To detect an anomalous change in a patient’s metrics, it’s essential to monitor them over time and detect deviations from their personal norms. The long-term collection of personal data is a challenge in and of itself, which can be met in countries like Israel, in which nearly every citizen belongs to an HMO from the day of his or her birth and his or her medical records are collected over time. However, this is not the case in most countries.
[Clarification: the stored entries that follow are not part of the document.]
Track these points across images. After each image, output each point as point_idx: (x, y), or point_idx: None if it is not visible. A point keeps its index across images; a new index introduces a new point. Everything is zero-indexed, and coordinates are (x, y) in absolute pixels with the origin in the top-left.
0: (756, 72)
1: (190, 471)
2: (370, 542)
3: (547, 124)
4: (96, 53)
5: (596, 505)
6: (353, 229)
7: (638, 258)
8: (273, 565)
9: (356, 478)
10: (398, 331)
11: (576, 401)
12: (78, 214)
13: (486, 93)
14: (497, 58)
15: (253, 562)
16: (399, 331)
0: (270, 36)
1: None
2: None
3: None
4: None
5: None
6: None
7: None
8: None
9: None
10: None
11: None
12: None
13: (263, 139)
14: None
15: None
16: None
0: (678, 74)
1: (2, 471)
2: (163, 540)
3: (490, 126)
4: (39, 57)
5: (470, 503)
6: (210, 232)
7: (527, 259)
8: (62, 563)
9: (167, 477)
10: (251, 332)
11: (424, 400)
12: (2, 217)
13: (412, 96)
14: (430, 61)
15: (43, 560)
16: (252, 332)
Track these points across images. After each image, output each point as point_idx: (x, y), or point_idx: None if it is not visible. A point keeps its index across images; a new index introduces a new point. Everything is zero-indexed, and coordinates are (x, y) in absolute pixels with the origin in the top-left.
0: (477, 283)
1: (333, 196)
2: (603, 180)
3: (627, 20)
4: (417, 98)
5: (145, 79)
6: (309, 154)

Wearable technologies, such as smartwatches, allow detection of deviations in the state of health of the person wearing them. Commercial smartwatches equipped with features like a heart rate monitor, an oximeter (measuring oxygen levels in blood), and more, allow the monitoring of different personal metrics and have in the past altered wearers to abnormal readings, enabling critical, and potentially life-saving medical diagnoses and interventions.

The vast variability in the population does not reflect the characteristics of a particular patient. Spotlight on a few individuals amidst a crowd |, Shutterstock

Humans vs. Machines

In addition to diagnosis of medical conditions, AI is employed in many interface fields, where medical science meets technology. Some of these fields include development of medical equipment, drug research and development, and theoretical issues such as predicting the protein structures.

Alongside the advantages of machine learning, it’s also crucial to recognize its limitations. For instance, if the AI learning process relies on existing medical data - such as identifying a certain tissue structure as indicative of a malignancy - the classification performed by the machine can save precious time and expedite the medical process, but it doesn’t contribute any new medical knowledge. Moreover, the assimilation of AI tools into the medical framework is not straightforward, demanding investment of significant resources and effort. Furthermore, while machine learning allows us to analyze vast data sets, trace numerous  variables, discern complex interrelations among them, and make predictions regarding a patient’s future state of health, it cannot provide an explanation for the underlying mechanisms behind these relations. To truly address and cure a medical issue, comprehending the mechanism causing it is essential. Artificial intelligence is an excellent tool that enhances our predictive, diagnostic and research capabilities, but it cannot replace human research and reasoning.